The actual creation of the formula is credited to Dr. Phillipus Paracelsus, a Swiss physician who lived around 1541.
First Impression: Intensely fragrant in a earthy dry way – like walking into a herbalists, opening a wizards cupboard, or one of those houses and parties I try to stay out of, having survived past thirty.
Appearance: Dark reddish brown, fairly thin and free flowing compared to some bitters.
Taste: Almost like you bit into a stick of incense or dried mummy powder.The camphor and myrrh are two of the most singular ingredients followed by the angelica, cardamom, valerian (very distinctive), blacksnake root, and finally you are left with the traces of cinnamon, saffron, and the astringency of the myrrh.

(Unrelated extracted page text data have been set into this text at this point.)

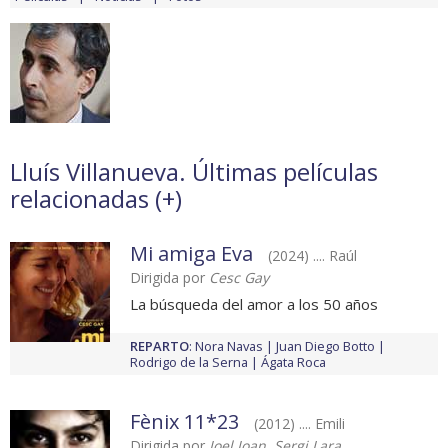
Lluís Villanueva. Últimas películas
relacionadas (
+
)
Mi amiga Eva
(2024) .... Raúl
Dirigida por
Cesc Gay
La búsqueda del amor a los 50 años
REPARTO
:
Nora Navas
Juan Diego Botto
Rodrigo de la Serna
Ágata Roca
Fènix 11*23
(2012) .... Emili
Dirigida por
Joel Joan, Sergi Lara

Drinks: No one has used these bitters in any drink I have heard of. (See Final Thoughts).
Bottle: Dark brown glass old style flask/apothecary bottle. Brightly colored paper labels front and back with a black screw cap closure.
Other: Usually found in natural food stores or drugstores in the stomach remedies aisle.
Final Thoughts: Drier and more assertive than angostura, has a unique flavor profile that merits experiments and reflection. Do it yourself kits are available to make it yourself. Personally I would add wormwood and dial back the myrrh a bit.